La sostenibilità aziendale è una cosa seria ma purtroppo ci sono aziende che continuano a professarsi “green” solo per migliorare la loro reputazione.

Sostenibilità-aziendale

Un nuovo fenomeno sta dilagando in ambito sostenibilità: il greenbickering. Si tratta di un battibecco green con il quale aziende, opinione pubblica, amministratori e soprattutto giudici e tribunali, dovranno prendere confidenza. Con il greenbickering un’azienda può agire contro un competitor per concorrenza sleale laddove ritenga utilizzi impropriamente la leva della sostenibilità aziendale per migliorare il suo percepito verso il mercato ed i consumatori e quindi per vendere di più.

Greenbickering VS Greenwashing

Sono sempre maggiori e incontrollati i casi di cosiddetto greenwashing ovvero quella comunicazione ingannevole incentrata sul rispetto dell’ambiente e sulla sostenibilità aziendale che è solo di facciata, che fa apparire un prodotto o il brand medesimo più ’verde’ di quanto sia in realtà; addirittura il 60% delle imprese sarebbe caduto almeno una volta in comunicazioni ad impronta green non valide o ingannevoli (dati Nielsen). Questo perché la sensibilità ecologica, soprattutto nei paesi occidentali, si è sviluppata al punto da determinare i comportamenti d’acquisto dei consumatori o persino da aumentare il valore del marchio o dell’azienda, così come conclamato da moltissimi studi.

Sostenibilità aziendale ingannevole: i provvedimenti del Parlamento Europeo

Un’indagine condotta dalla Commissione europea, dalle autorità nazionali di tutela dei consumatori insieme ad altre autorità internazionali, sotto il coordinamento della Ipcen (Consumer Protection and Enforcement Network) ha evidenziato nel 42% dei casi le autorità hanno ritenuto ingannevoli e non veritiere le comunicazioni green, e quindi messo in atto pratiche commerciali sleali. In oltre il 50% dei casi, le aziende non abbiano dato ai consumatori informazioni sufficienti per valutare quanto comunicato in materia di sostenibilità aziendale; nel 37% il claim conteneva formulazioni generiche, come ‘rispettoso dell’ambiente’, o ‘eco’ e nel 59% dei casi non venivano esplicitati elementi a supporto di quanto dichiarato.

In conseguenza di ciò pochi giorni fa il Parlamento europeo – con 544 voti favorevoli, 18 contrari e 17 astensioni – ha approvato la propria posizione negoziale sulla proposta di direttiva sulla responsabilizzazione dei consumatori per la transizione verde e contro il fenomeno del greenwashing. Il progetto legislativo prevede di vietare l’uso di diciture green generiche come ad esempio ‘a impatto zero’, naturale, biodegradabile, amico della natura, ecologico se non debitamente comprovate, inserendole, unitamente ad altre, in un elenco di pratiche commerciali da considerarsi in ogni caso scorrette e quindi illecite.

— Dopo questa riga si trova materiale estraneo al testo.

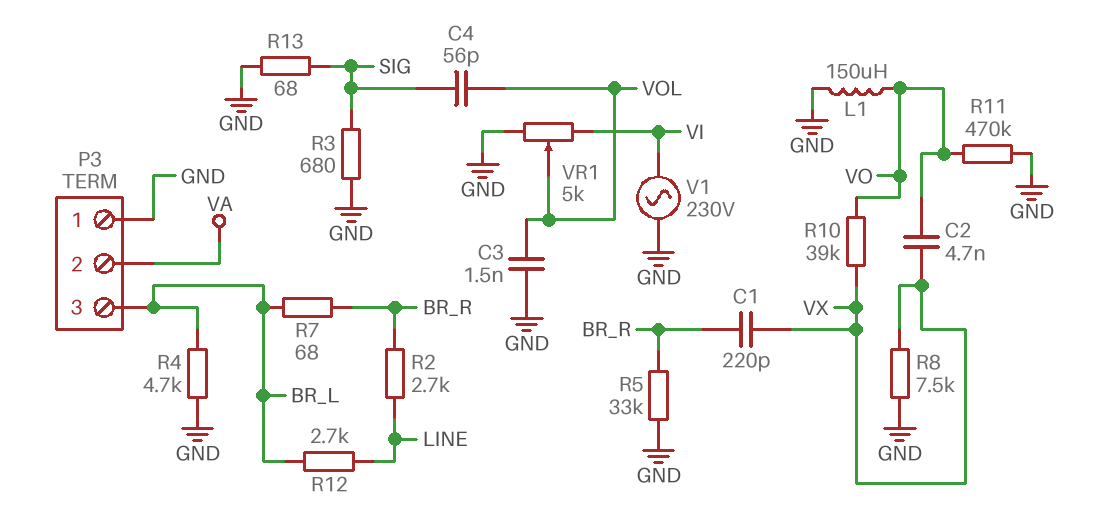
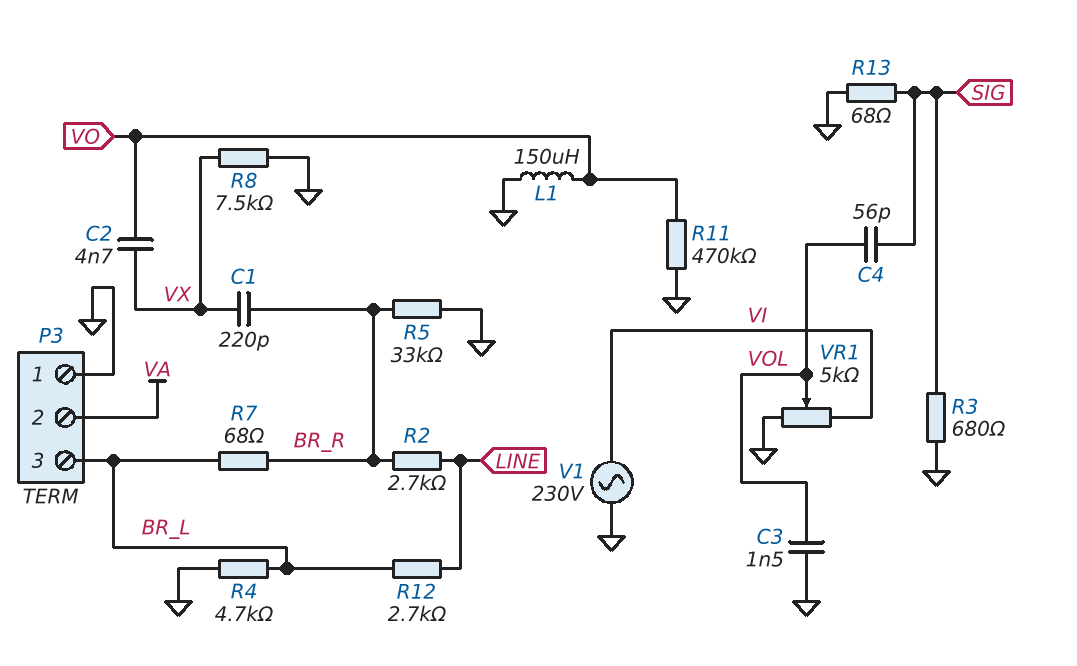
R10: 39k (VO, VX) -> none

Ovvero”, spiega Rita Santaniello avvocato dello studio multinazionale Rödl & Partner, “io azienda posso intentare causa per concorrenza sleale verso uno o più miei competitori che utilizzino marchi, slogan o diciture green non comprovate per vendere di più, quindi sottraendo mercato agli altri, o per ‘inverdire’ la propria immagine, ottenendo così ingiustamente un vantaggio competitivo rispetto agli altri”.

Infatti secondo una recente ricerca GfK (Growh for Knowladge) in Italia, il 30% dei consumatori dichiara di evitare i prodotti con imballaggi in plastica, mentre il 36% ha smesso di comprare alcuni prodotti ad impatto ambientale negativo.

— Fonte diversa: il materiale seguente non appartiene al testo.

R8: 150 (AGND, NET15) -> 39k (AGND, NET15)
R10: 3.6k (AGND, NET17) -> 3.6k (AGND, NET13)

E la mia sensazione è che”, riflette Rita Sananiello, “definiti i paletti legislativi che comunque lasceranno spazio a ampie eccezioni, concrete attuabilità (i mercati sono oggi globali, ma gli ordinamenti giuridici no) e interpretabilità, le aziende non esiteranno a combattersi su questo fronte. Ma forse questo, al netto dell’aggravio del lavoro dei Tribunali, potrebbe essere anche un bene perché le varie sentenze ed esperienze agevoleranno una regolamentazione più puntuale in materia. Anche se ci vorrà parecchio tempo”.